At present, the rating methods of credit rating agencies are still based on the scorecard, which is difficult to deal with the problems of ”small sample, multi-attribute, incomplete and unbalanced”. It seriously restricts the accuracy, credibility and right to speak of the rating results of credit rating agencies. With the rapid development of the ”Belt and Road”, the volume of cross-border investment by Chinese companies is growing, and the risks are getting higher. It is very necessary, urgent and meaningful to solve the bottleneck technology of intelligent credit rating model design as soon as possible.
This thesis firstly investigates the current mainstream credit rating models from three levels: the traditional statistical learning models, the classic machine learning models and the latest neural network rating models. Aiming at the problems encountered in the process of corporate credit rating research, such as incomplete modeling level, single graph relational data, and unavailability of massive unlabeled data, a new novel hierarchical heterogeneous graph network model is proposed. The data processing module, feature graph network module, corporate heterogeneous graph network module and downstream task module are mainly designed. The feature graph network module and the corporate heterogeneous graph network module model the interaction between features and corporations from the perspectives of features and corporations respectively, which alleviates the problem of incomplete modeling level and reflects the hierarchical characteristics of our model. The corporate heterogeneous graph network module uses the attention mechanism to comprehensively model multiple heterogeneous relationships to alleviate the problem of single relational graph data, reflecting the heterogeneous characteristics of our model. In order to utilize the massive unlabeled data, the data processing module firstly predicts the unlabeled data with pseudo-labels, and the downstream task module uses the pseudo-label classifier to learn. Then the adversarial
discriminator is designed to reduce the gap between the labeled data and the pseudolabeled data. Therefore, the collected data is utilized to the maximum, reflecting the adversarial characteristics of our model.

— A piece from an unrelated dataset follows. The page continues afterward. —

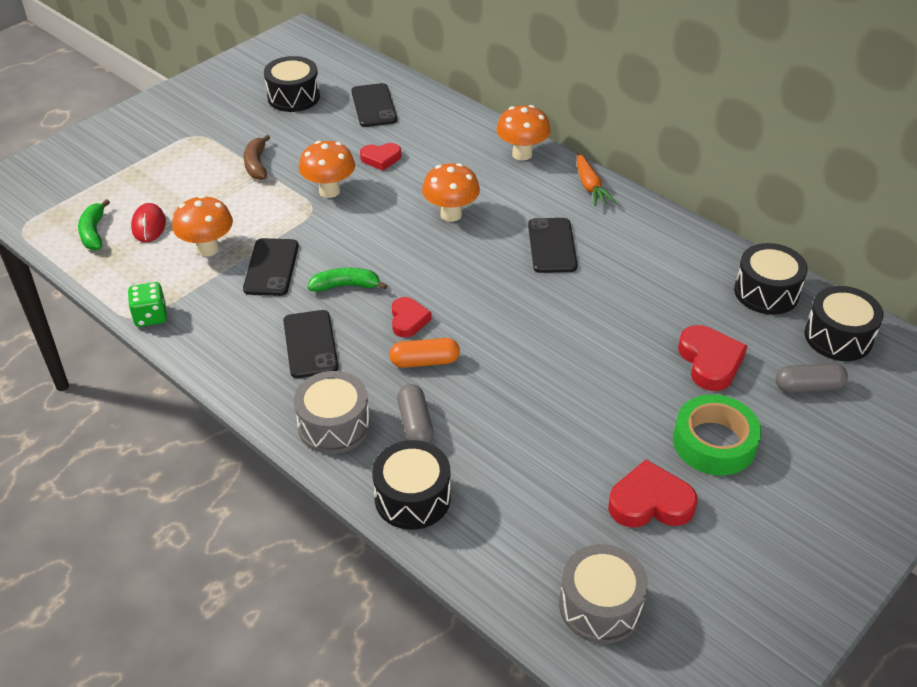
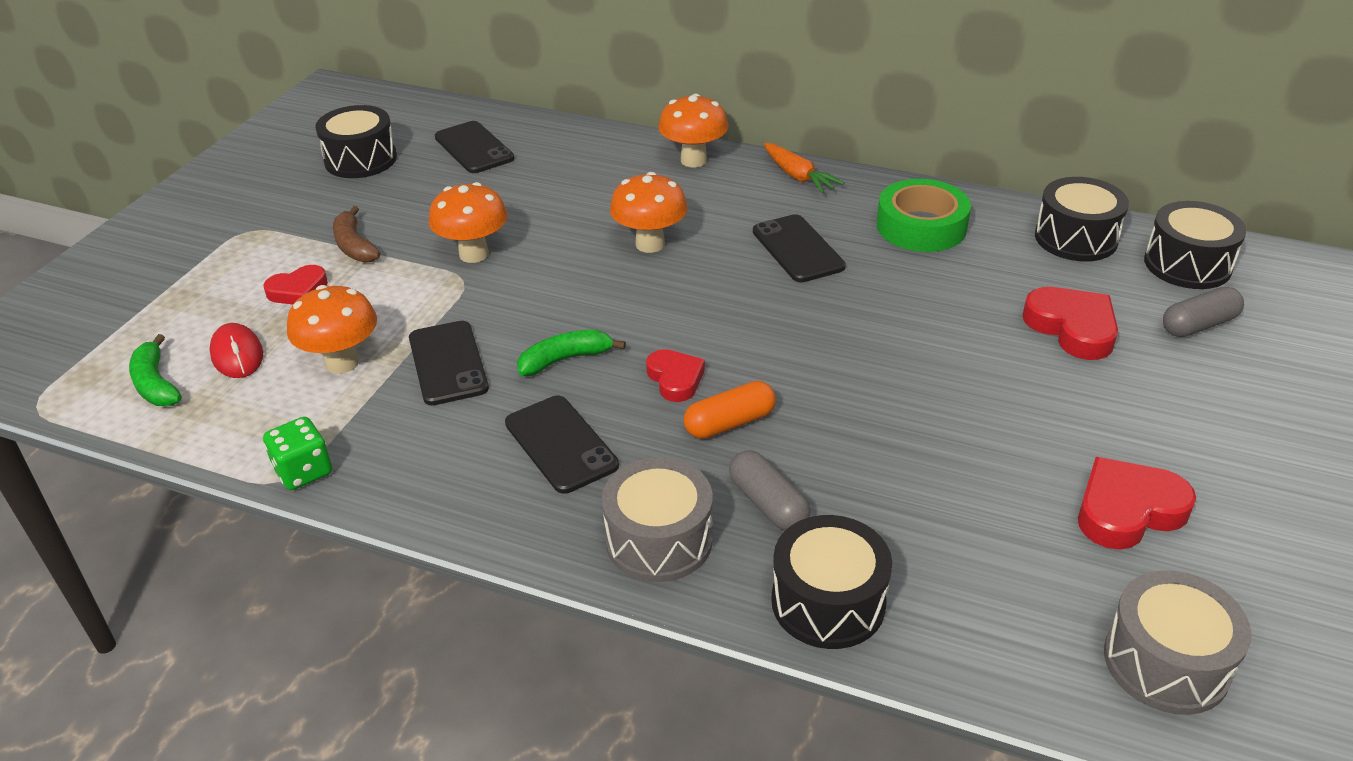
camera: 20 degrees left, 5 degrees down
(381, 159) = (520, 203): red heart -> red heart (298, 291)
(714, 442) = (1146, 417): green tape -> green tape (921, 226)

Based on the model theoretical research, we collected 39 characteristics from multiple channels such as the China Economic and Financial Database, including six aspects： profitability, operational capability, growth capability, solvency, cash flow capability and DuPont index. We collected the rating results of Chinese listed companies from well-known rating agencies, and built our own corporate credit rating dataset for Chinese listed companies. Next, we selected four evaluation indicators: model size, accuracy, recall and F1-Score, and compared and analyzed the benchmark rating models: logistic regression, support vector machine, multi-layer perceptron, XGBoost, convolutional neural network model, graph neural network model, adversarial semi-supervised model and our hierarchical heterogeneous graph network model on the corporate credit
rating dataset of Chinese listed companies. The experimental results show that our proposed hierarchical heterogeneous graph network model surpasses the seven benchmark models in terms of recall, accuracy and F1-Score, which fully reflects the powerful feature extraction and expression capabilities of our model. Besides, another feature of our work is that we conduct quantitative analysis experiments from four aspects: pseudolabel rating model, unlabeled data volume, feature graph network and corporate graph network to explore the gain impact brought by each module, which increasing the interpretability of the hierarchical heterogeneous graph network model.